When releasing your club with a tighter grip, the club will end behind my student and he/she will instinctively flinch and duck. This means that they don’t understand what release feels like when making contact. With a tight grip the release is made way after the point of contact which means they literally let go of the club during their follow-through which means I hope I cleared the range of golfers behind my student.
So I start off slow by getting the grip in their fingers and then I put a range bucket 5 yards out onto the range as the target. I put a tee down where the ball should be but have them take a really short swing but above the tee. I explain to them that they have to release/let go of the golf club right before clubface makes it to the tee.
I ask them which way the club will go if they do this, my right-handed students think it will go right of the bucket. After a few short throws to the “left” which means a late release, they are starting to get the club to land closer to the bucket.
I explain it to them that because of the loose golf grip, it instinctively caused you to rotate your hips to help rotate the club which means that before they let go of the club, they cleared/turned the hips before the release which helped get the club back to your target, the range bucket.

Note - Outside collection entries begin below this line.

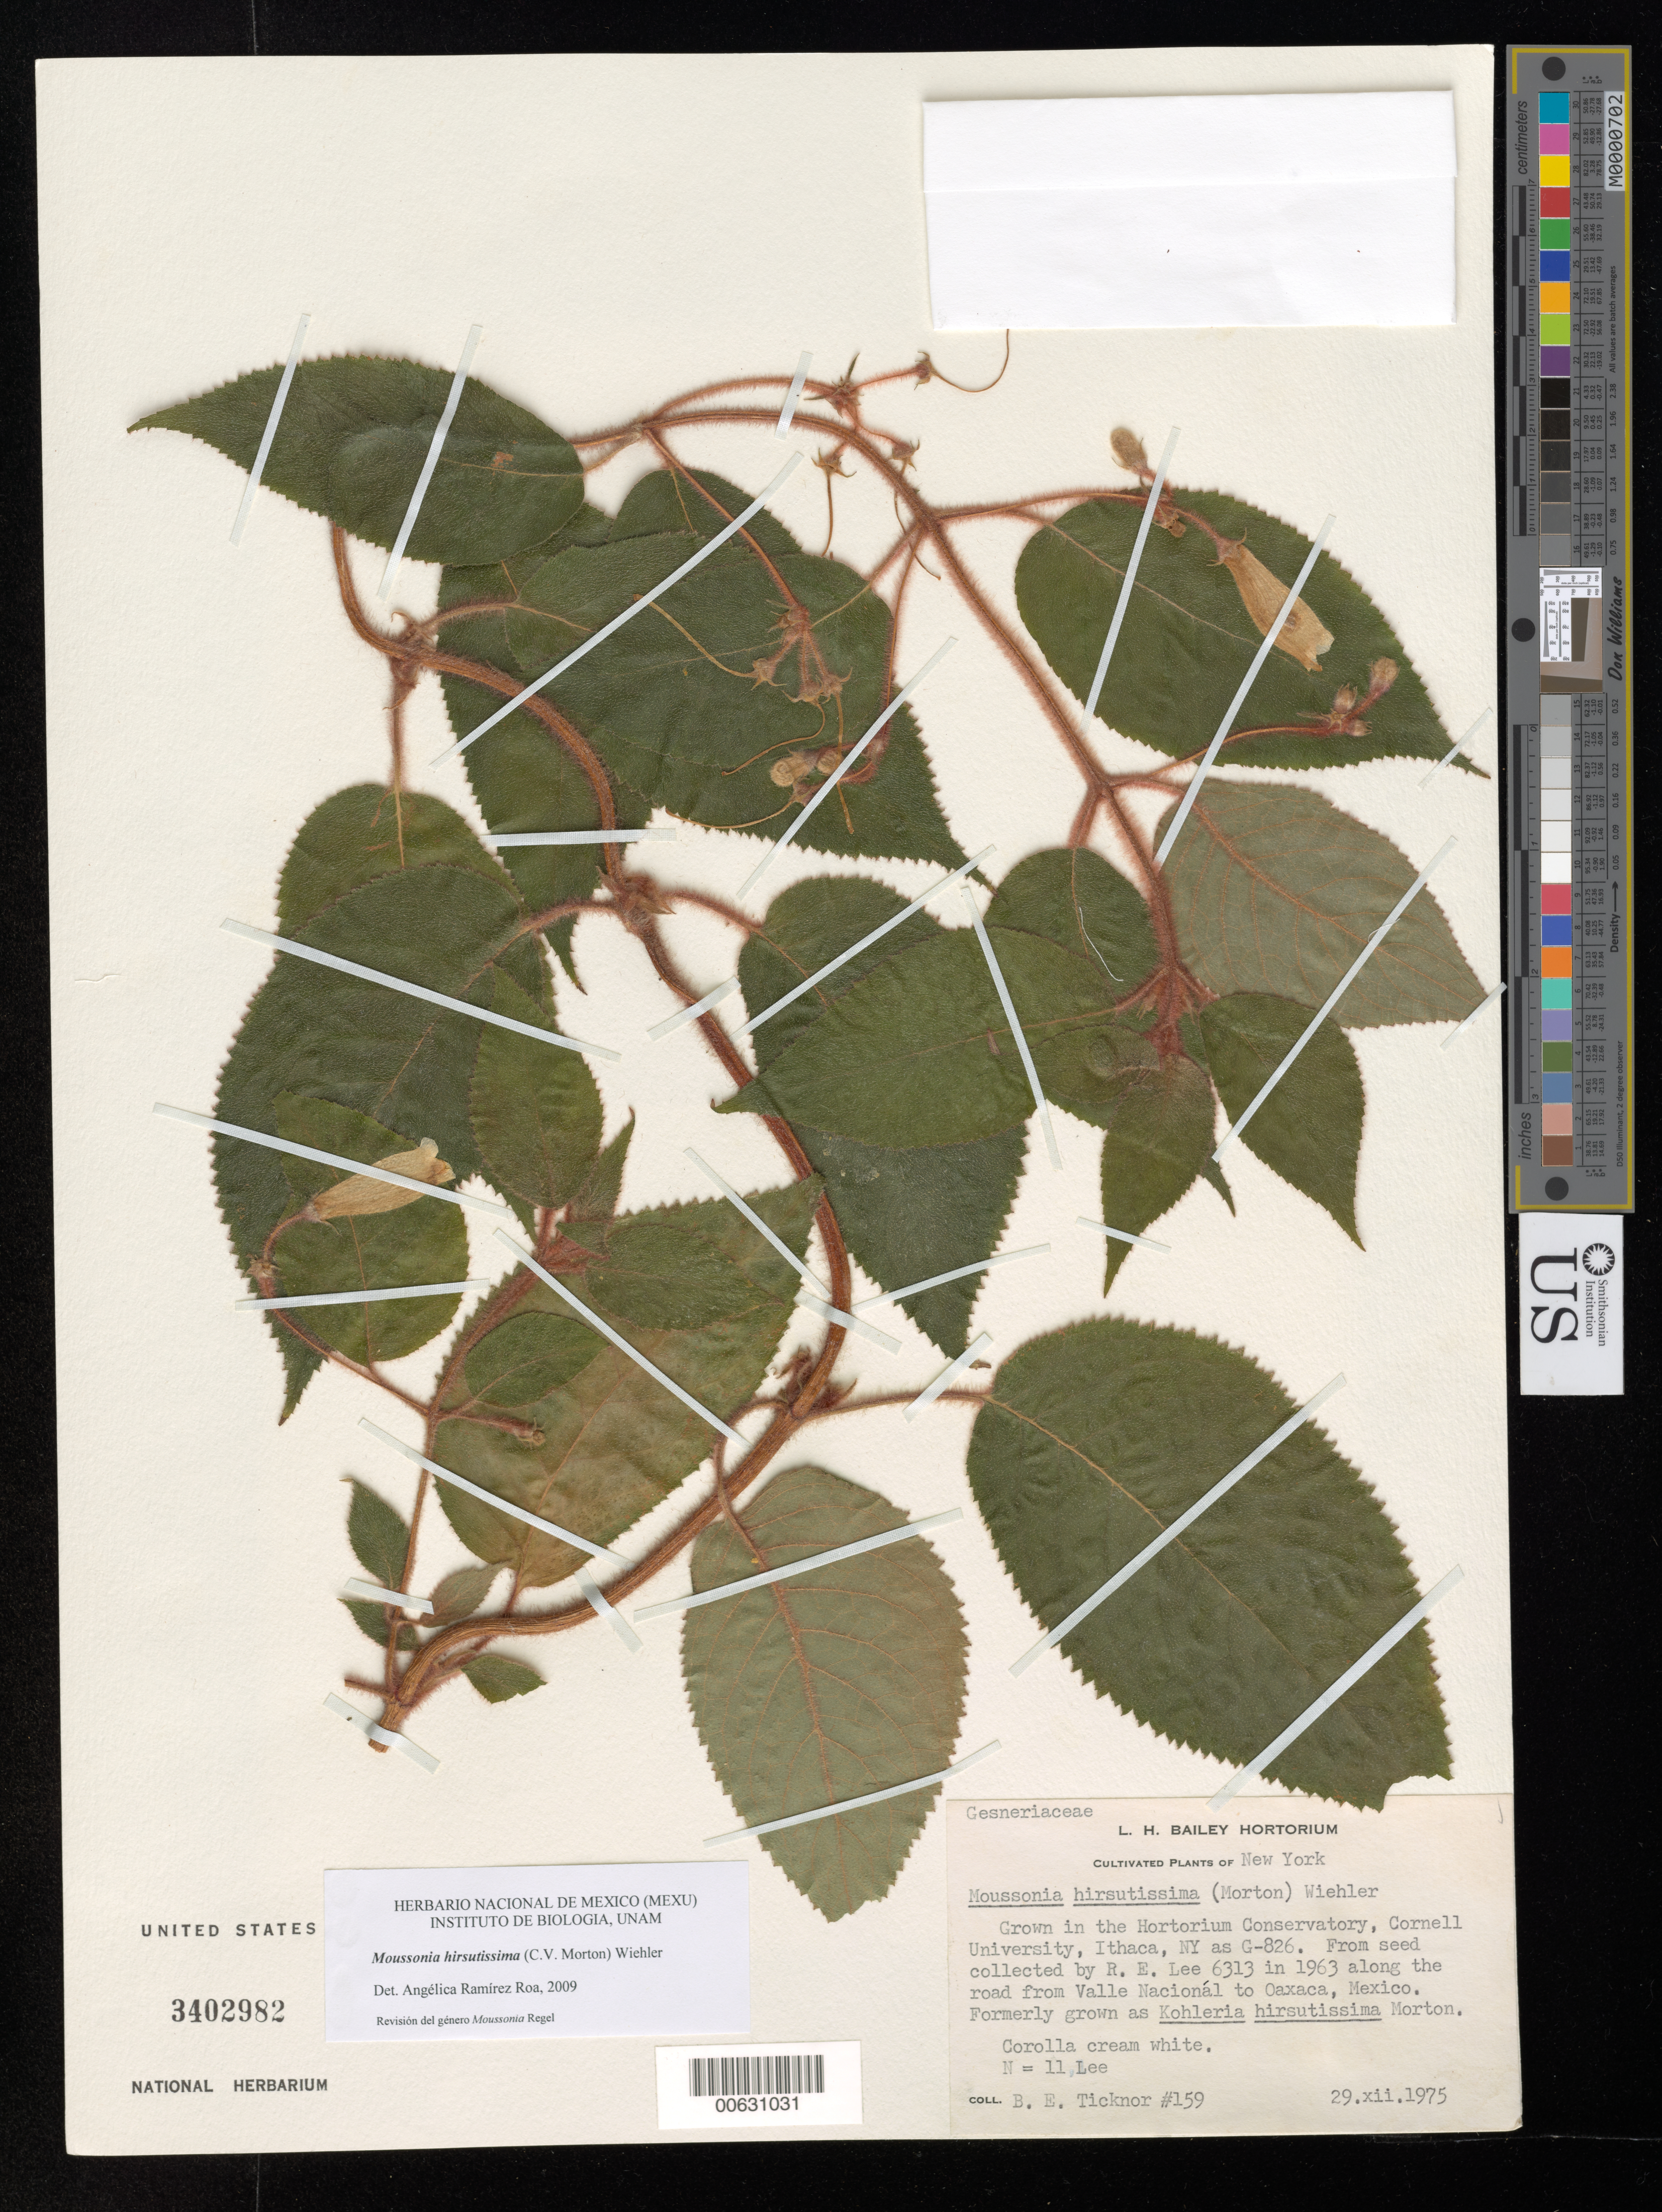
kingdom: Plantae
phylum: Tracheophyta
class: Magnoliopsida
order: Lamiales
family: Gesneriaceae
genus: Moussonia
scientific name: Moussonia hirsutissima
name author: (C.V. Morton) Wiehler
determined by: Ramírez-Roa, A.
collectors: B. Ticknor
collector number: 159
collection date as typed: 29 Dec 1975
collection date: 1975-12-29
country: Mexico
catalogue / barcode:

Common Mistakes When Holding a Golf Club
Grip is Too Tight
The biggest issue of most golfers is gripping the golf club too tight. This higher hand grip pressure is usually tighter than the lower hand grip and overtakes the swing.
Golf Grip Held in Palms
In most cases, the grip is placed more in the palms which will promote a tighter grip.
Top Hand Grip Too Weak
Gripping the golf club in the palms will lead to a weak grip (hand more on the side then on top). It is in a position that you will not be able to release the cub naturally where making contact with the golf ball. Learn more about the importance of your Top Hand Golf Grip.
Lower Hand Not Feeling the Clubhead
The hand closest to the clubhead needs to feel more of the grip in the fingers and needs to feel the weight of the clubhead more than the top hand. The lower hand thumb and index finger have slightly more pressure because it’s closest to the clubhead.
Top Hand Thumb Placed on the Center of the Club
If you are to place the golf grip more in your fingers, the thumb needs to slightly be off-centered. Right hand players need their left thumb slightly to the right of center.
No other golfers, students or PGA Professionals harmed during this exercise.